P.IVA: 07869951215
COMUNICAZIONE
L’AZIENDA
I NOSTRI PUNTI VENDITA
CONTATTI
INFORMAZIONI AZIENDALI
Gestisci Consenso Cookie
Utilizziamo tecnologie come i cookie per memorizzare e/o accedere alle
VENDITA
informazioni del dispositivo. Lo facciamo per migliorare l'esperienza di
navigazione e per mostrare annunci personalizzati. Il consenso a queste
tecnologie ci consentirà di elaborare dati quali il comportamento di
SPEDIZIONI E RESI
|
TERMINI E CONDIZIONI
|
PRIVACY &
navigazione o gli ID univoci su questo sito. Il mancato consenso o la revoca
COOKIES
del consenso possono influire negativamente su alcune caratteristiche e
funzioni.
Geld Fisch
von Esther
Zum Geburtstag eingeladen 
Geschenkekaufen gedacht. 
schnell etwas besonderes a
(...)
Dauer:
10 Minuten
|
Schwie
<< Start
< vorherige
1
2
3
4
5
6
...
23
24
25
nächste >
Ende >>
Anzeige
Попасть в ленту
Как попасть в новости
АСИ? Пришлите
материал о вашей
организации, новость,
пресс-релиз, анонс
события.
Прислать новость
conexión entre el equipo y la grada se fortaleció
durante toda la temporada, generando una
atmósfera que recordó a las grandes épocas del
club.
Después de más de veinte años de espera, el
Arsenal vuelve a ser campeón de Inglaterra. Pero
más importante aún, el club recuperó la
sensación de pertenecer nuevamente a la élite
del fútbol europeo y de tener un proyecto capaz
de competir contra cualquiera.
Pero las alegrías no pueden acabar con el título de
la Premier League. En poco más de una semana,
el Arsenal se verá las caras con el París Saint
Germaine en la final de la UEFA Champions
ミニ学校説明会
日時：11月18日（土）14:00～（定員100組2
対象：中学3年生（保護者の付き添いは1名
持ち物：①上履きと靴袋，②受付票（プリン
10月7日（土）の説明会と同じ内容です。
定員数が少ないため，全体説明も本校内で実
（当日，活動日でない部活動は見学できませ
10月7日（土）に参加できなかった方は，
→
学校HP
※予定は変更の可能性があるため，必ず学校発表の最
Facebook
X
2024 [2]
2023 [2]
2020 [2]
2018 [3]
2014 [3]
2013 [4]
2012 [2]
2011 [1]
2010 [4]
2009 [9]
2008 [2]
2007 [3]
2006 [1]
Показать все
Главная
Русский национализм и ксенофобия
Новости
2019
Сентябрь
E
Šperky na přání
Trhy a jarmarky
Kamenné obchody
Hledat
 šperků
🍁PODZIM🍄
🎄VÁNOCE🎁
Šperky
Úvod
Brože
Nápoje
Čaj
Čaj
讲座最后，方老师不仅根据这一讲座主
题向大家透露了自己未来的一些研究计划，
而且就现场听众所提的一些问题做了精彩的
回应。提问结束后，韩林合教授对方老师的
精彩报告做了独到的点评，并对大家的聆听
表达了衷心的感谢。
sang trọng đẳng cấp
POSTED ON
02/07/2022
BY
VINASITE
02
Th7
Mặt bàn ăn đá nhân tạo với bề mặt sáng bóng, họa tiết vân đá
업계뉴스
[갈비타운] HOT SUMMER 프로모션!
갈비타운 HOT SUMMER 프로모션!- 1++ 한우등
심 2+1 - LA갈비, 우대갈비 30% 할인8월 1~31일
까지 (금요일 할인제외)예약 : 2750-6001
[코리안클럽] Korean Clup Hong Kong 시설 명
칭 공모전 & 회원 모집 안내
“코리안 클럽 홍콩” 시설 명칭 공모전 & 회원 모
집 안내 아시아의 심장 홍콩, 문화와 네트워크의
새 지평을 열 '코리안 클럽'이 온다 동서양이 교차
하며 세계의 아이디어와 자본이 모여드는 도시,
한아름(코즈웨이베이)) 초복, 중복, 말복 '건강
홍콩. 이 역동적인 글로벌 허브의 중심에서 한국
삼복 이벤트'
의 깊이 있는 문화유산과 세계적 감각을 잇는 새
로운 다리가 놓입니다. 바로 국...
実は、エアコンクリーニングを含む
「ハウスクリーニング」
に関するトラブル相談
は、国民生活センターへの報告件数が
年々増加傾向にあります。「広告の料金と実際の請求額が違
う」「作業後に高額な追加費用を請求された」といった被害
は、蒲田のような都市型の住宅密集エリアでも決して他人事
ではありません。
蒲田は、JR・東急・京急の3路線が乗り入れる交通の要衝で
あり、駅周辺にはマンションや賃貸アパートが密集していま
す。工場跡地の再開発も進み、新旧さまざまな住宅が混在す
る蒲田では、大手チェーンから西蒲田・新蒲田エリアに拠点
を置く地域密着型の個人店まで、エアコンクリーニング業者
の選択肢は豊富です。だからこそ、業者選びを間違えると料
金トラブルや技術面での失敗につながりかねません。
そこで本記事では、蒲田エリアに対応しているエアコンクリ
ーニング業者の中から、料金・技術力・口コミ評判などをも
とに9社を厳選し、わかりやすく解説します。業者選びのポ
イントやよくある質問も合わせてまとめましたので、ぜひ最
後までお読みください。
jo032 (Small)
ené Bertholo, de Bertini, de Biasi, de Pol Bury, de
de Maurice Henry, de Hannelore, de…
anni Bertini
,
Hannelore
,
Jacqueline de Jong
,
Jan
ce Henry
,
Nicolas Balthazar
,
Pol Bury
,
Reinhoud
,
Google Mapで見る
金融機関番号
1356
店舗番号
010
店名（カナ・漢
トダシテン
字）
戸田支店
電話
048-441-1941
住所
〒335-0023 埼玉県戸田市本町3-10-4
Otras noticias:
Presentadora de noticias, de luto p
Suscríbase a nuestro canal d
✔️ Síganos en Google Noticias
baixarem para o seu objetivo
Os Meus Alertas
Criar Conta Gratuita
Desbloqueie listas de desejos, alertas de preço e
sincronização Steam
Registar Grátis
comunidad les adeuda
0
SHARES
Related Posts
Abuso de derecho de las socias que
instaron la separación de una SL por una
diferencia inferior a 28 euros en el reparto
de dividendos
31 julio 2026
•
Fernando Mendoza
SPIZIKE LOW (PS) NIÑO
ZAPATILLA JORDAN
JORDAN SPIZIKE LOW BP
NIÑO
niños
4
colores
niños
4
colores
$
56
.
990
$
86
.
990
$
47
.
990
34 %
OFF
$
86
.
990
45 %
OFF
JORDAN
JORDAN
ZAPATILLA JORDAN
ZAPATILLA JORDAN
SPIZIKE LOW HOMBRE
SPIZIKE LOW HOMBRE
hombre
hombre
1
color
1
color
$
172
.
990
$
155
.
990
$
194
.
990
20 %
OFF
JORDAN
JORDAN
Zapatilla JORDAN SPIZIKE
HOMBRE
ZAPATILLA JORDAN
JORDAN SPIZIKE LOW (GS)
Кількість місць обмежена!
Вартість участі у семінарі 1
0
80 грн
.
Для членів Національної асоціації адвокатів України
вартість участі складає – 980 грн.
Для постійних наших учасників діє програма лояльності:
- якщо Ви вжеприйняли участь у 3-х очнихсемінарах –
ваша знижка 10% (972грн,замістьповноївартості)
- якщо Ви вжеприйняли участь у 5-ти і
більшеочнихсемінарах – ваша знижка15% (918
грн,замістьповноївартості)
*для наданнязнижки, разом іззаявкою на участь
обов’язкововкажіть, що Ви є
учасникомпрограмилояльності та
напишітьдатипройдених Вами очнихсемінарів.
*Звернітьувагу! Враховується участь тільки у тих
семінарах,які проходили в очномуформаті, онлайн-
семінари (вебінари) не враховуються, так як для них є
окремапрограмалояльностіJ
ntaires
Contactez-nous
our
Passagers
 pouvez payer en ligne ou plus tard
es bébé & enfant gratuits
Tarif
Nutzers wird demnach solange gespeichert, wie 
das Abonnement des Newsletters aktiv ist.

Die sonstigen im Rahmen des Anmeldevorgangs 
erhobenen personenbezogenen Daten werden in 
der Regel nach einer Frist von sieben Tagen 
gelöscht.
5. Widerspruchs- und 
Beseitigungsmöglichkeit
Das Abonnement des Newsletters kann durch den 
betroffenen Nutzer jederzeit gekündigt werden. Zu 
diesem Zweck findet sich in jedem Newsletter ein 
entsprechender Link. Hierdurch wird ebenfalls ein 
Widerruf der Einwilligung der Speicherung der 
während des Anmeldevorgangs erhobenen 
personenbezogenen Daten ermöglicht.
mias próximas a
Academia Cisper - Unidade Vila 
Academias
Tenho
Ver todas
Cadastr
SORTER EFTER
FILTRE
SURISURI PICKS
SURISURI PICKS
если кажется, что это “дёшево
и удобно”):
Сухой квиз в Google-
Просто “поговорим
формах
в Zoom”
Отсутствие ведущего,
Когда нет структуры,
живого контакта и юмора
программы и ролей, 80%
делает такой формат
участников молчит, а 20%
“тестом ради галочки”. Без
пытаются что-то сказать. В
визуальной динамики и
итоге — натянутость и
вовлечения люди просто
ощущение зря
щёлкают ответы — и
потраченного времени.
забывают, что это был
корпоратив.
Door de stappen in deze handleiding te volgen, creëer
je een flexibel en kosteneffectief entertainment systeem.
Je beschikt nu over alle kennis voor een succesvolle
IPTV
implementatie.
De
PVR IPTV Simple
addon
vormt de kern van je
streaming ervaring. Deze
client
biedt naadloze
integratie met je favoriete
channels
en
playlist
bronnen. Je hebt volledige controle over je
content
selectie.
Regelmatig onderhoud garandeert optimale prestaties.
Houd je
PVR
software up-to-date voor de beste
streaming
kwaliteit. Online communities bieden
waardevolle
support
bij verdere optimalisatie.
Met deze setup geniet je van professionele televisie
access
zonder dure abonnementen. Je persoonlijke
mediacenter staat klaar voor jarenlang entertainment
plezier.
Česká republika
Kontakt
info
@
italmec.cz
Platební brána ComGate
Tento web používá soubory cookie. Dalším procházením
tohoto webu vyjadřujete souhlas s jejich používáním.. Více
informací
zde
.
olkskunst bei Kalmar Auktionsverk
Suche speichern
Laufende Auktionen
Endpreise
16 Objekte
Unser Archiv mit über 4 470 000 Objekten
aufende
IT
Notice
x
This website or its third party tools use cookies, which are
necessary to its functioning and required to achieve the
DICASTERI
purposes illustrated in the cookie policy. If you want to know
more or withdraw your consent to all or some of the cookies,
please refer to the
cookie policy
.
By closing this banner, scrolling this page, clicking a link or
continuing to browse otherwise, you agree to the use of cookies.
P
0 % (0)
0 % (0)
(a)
____
**Work to complete**: From the records above, transcribe without alteration every line from the one with "JORDAN SPIZIKE LOW (GS)" to the one with "- якщо Ви вжеприйняли участь у 3-х", inclusive.

**Output of the exercise**:
JORDAN SPIZIKE LOW (GS)
Кількість місць обмежена!
Вартість участі у семінарі 1
0
80 грн
.
Для членів Національної асоціації адвокатів України
вартість участі складає – 980 грн.
Для постійних наших учасників діє програма лояльності:
- якщо Ви вжеприйняли участь у 3-х очнихсемінарах –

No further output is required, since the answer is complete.